Richtungswechsel des Gasriesen

Richtungswechsel des Gasriesen

Gazprom CEO Alexej Miller

Die russische Gazprom wendet sich vom Westen ab und legt den Fokus auf Asien. Als Europas wichtigster Gaslieferant auszufallen, kann sie sich aber nicht leisten.

Vergangenen Montag, Berlin, Hotel Sofitel. Seit Monaten gab es von Alexej Miller, dem CEO von Gazprom, keine Aufritte mehr in Europa, jetzt soll er bei einer Konferenz sprechen. Der Saal ist voll besetzt. Miller kommt zu spät, nimmt am Podium Platz und stellt fest: Das Mikrofon funktioniert nicht. Dass auch beim größten Gaskonzern der Welt nicht alles ganz optimal läuft - der Gewinn brach 2014 ohne das Ölgeschäft um 70 Prozent auf drei Milliarden Euro ein -, merkt man Miller ein paar Minuten später nicht an. Locker und selbstbewusst lässt er aufhorchen: "Europa und Asien sind auf dem Weg in eine neue Energiewelt", sagt er. Nicht nur Europa, sondern vor allem China soll in Zukunft auf Gas aus Sibieren zugreifen. Schon Ende des Jahres soll der Rohstoff aufgrund der neuen Nachfrage wieder teurer werden, 2016 setze sich das fort.

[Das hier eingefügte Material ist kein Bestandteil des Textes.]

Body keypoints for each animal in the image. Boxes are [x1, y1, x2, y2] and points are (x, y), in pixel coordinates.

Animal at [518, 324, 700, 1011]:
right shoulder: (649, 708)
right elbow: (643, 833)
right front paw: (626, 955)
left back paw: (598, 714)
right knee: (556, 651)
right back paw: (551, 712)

Millers Berliner Aufritt verdeutlicht, was sich seit ein paar Monaten abzeichnet: Gazprom (ISIN US3682872078) stellt sich neu auf. Europa, sein mit großem Abstand wichtigster Abnehmer, soll Konkurrenz im Osten bekommen. Was bedeutet das für die EU, die rund 30 Prozent ihres Gasverbrauchs aus Russland bezieht?

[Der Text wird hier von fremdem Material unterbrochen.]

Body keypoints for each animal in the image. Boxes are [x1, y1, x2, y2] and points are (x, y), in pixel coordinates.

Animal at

Die schwache Konjunktur, die Ukraine-Russland-Krise, der Verfall des Rubels und die Bestrebungen der Europäischen Union, sich unabhängiger von russischem Gas zu machen, setzten dem Konzern in den vergangenen Jahren zu. Dass der Anteil an langfristigen Lieferverträgen von 75 Prozent auf 50 Prozent gesunken ist und der niedrige Marktpreis auch Gazprom zu kräftigen Preisnachlässen zwang, macht ihm ebenso zu schaffen wie der Aufstieg von erneuerbaren Energien und Flüssiggas. Die EU-Sanktionen gegen Russland erschweren zudem, sich im Westen zu finanzieren. Noch 2008 sprach Miller davon, den Börsenwert auf eine Billion Dollar zu steigern. Heute liegt er, auch bedingt durch den für Gas wesentlichen niedrigen Ölpreis, bei 50 Milliarden Euro.

Dass der mehrheitlich dem russischen Staat gehörende Konzern strategische Änderungen vornimmt, kommt nicht ganz überraschend. Verhandlungen mit China liefen über Jahrzehnte. Doch die Europa-Pläne wurden nun schneller ad acta gelegt, als Beobachter es vermuteten. "Gazprom hatte lange vor, hier Energiehandel, Produktion und Speicher auszubauen", sagt Andrey Politschuk, in Moskau sitzender Gazprom-Spezialist der Raiffeisen Centrobank.

Doch Ende 2014 hat sich Gazprom von der South-Stream-Pipeline verabschiedet , an der auch die OMV beteiligt gewesen wäre. Der Ausbau der Beteiligung an der Nord-Stream-Pipeline wurde abgesagt, ein Milliardendeal mit dem deutschen Chemieriesen BASF ebenso. Vor wenigen Tagen stieg das Unternehmen aus dem deutschen Versorger VNG aus. Auch Handels-und Marketinsparten Gazproms sollen von Europa nach Russland verlegt werden.